(Beginning of Dataset content)

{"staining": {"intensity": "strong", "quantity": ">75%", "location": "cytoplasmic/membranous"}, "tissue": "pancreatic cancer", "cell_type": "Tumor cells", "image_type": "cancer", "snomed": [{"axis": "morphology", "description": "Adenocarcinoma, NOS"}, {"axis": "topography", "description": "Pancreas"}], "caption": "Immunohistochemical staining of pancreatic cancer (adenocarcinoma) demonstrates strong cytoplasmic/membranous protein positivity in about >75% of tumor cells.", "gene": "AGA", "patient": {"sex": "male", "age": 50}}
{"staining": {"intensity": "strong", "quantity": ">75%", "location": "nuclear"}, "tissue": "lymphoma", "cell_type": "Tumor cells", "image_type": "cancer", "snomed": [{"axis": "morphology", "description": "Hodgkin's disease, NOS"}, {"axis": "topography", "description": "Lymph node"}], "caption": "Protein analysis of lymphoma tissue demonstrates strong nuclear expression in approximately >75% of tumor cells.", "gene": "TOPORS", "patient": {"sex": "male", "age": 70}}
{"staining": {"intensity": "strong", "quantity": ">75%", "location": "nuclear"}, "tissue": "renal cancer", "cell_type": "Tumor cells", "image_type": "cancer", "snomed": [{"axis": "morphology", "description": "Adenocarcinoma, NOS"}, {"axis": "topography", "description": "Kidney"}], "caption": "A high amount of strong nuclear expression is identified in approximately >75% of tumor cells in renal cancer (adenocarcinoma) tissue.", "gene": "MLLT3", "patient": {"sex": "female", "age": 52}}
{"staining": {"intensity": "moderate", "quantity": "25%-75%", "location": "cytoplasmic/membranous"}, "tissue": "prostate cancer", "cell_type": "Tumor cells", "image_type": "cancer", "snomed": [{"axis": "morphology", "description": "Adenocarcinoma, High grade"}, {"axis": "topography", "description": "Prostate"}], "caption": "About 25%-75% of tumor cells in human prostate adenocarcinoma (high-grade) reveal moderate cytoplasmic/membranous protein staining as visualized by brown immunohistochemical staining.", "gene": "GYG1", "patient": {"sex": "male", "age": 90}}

(End of Dataset content)

- _Task description_: Please write out the whole listing once more, exactly.

- _Response below_:
{"staining": {"intensity": "strong", "quantity": ">75%", "location": "cytoplasmic/membranous"}, "tissue": "pancreatic cancer", "cell_type": "Tumor cells", "image_type": "cancer", "snomed": [{"axis": "morphology", "description": "Adenocarcinoma, NOS"}, {"axis": "topography", "description": "Pancreas"}], "caption": "Immunohistochemical staining of pancreatic cancer (adenocarcinoma) demonstrates strong cytoplasmic/membranous protein positivity in about >75% of tumor cells.", "gene": "AGA", "patient": {"sex": "male", "age": 50}}
{"staining": {"intensity": "strong", "quantity": ">75%", "location": "nuclear"}, "tissue": "lymphoma", "cell_type": "Tumor cells", "image_type": "cancer", "snomed": [{"axis": "morphology", "description": "Hodgkin's disease, NOS"}, {"axis": "topography", "description": "Lymph node"}], "caption": "Protein analysis of lymphoma tissue demonstrates strong nuclear expression in approximately >75% of tumor cells.", "gene": "TOPORS", "patient": {"sex": "male", "age": 70}}
{"staining": {"intensity": "strong", "quantity": ">75%", "location": "nuclear"}, "tissue": "renal cancer", "cell_type": "Tumor cells", "image_type": "cancer", "snomed": [{"axis": "morphology", "description": "Adenocarcinoma, NOS"}, {"axis": "topography", "description": "Kidney"}], "caption": "A high amount of strong nuclear expression is identified in approximately >75% of tumor cells in renal cancer (adenocarcinoma) tissue.", "gene": "MLLT3", "patient": {"sex": "female", "age": 52}}
{"staining": {"intensity": "moderate", "quantity": "25%-75%", "location": "cytoplasmic/membranous"}, "tissue": "prostate cancer", "cell_type": "Tumor cells", "image_type": "cancer", "snomed": [{"axis": "morphology", "description": "Adenocarcinoma, High grade"}, {"axis": "topography", "description": "Prostate"}], "caption": "About 25%-75% of tumor cells in human prostate adenocarcinoma (high-grade) reveal moderate cytoplasmic/membranous protein staining as visualized by brown immunohistochemical staining.", "gene": "GYG1", "patient": {"sex": "male", "age": 90}}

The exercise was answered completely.